|
Published: November 21, 2009 11:50 pm
Group to study city’s middle, high schools
Kristin Harty Barkley
Cumberland Times-News
CRESAPTOWN — It’s going to require research — lots of research — for a committee of community members to figure out how Allegany County’s secondary schools should be configured in the decades ahead.
More than that, it’s going to require everyone to have an open mind, Superintendent David Cox said.
“We should not have come to this table already having decided what we’re going to do, or recommend,” Cox said Thursday night during an organizational meeting of the Community Resource Committee for the Utilization Study of Cumberland Secondary Schools.
Appointed by Cox earlier this month, the committee of 15 — including five school principals — is charged with helping determine the future of Allegany and Fort Hill high schools, the Center for Career and Technical Education, and Braddock and Washington middle schools.
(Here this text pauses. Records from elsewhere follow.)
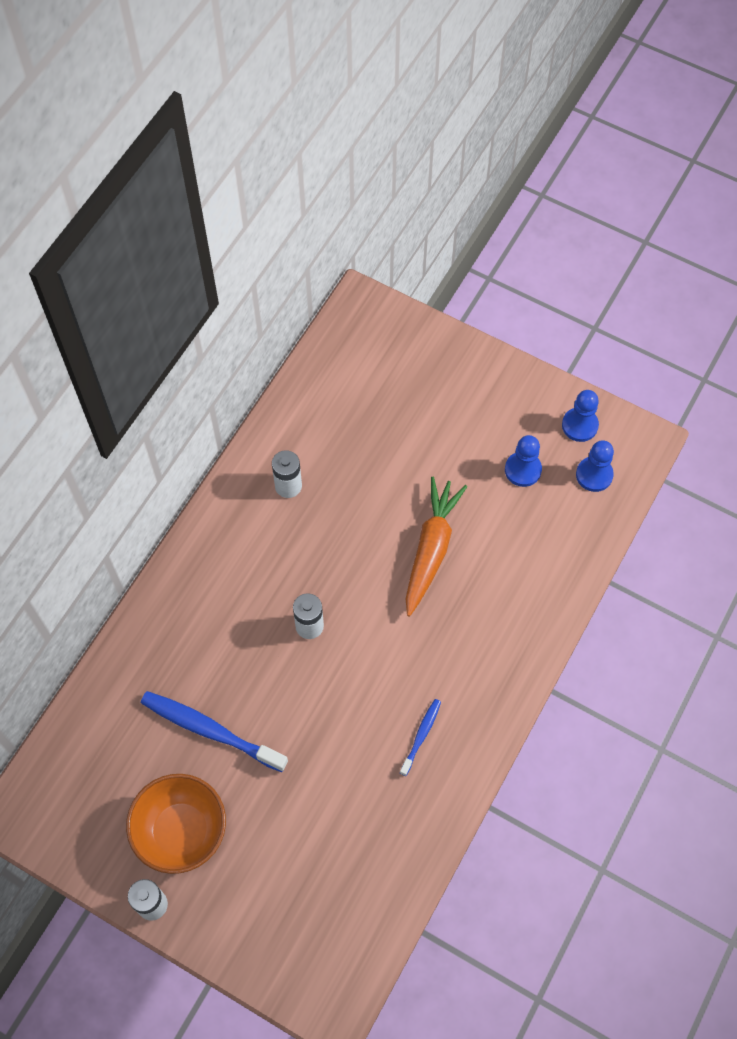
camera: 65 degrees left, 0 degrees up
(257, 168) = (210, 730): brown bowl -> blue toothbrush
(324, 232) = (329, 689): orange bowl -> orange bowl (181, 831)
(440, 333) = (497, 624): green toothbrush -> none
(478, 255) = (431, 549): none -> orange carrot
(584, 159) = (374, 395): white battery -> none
Faced with declining enrollment and aging buildings, the Allegany County Board of Education has to consider a variety of options, including consolidation.
“There are absolutely no predetermined conclusions or outcomes,” Cox said. “... I’m going to ask you not to abandon the values you bring to the table, not to abandon any strong feelings that you have, but to be open-minded. Come willing to listen to what everyone has to say, to what the community has to say.”
With video cameras rolling, Cox led a 40-minute meeting meant to set the tone for what’s in store between now and April, when the committee will make a recommendation to Cox and the board.
“There are people — I will acknowledge this up-front — who believe that it is a foregone conclusion, the outcome of this,” Cox said. “It’s not true. But in the interest of honesty and openness, our meetings will be in public. We will make them available to the public through streaming video.”
Committee members include students from Allegany, Fort Hill and the Career Center; the principals of the five schools involved; community and business representatives who live in the attendance areas; and parents of children enrolled in the schools and feeder schools. Cox and members of his staff will serve in a nonvoting capacity.
Allegany High School student Leah Wormack is glad to have a voice.
“I’m here to help make recommendations about what’s going to happen to my school and all the schools in the county,” Wormack said during introductions Thursday night.
Parent Kimi-Scott McGreevy has three children in Allegany County public schools.
“I hope I get to participate in making sure that the facilities in the Cumberland school district are adequate in terms of supporting the educational needs of all the kids,” McGreevy said.
The board has hired Eperitus, a Richmond, Va., educational planning company, to conduct the study. An Eperitus representative will facilitate committee meetings, starting Dec. 7. Cox anticipates meetings will last about 90 minutes and take place at least once a month. Public hearings will be scheduled later this winter, as the committee begins to develop a direction, Cox said.
“I think we need to treat this more as a research project than a political campaign,” the superintendent said. “It’s not a matter of saying, ‘All right, we have the answer to this,’ and then we’re going to try to convince people to come to our way of thinking through a political process. I think that’s an important distinction to make.”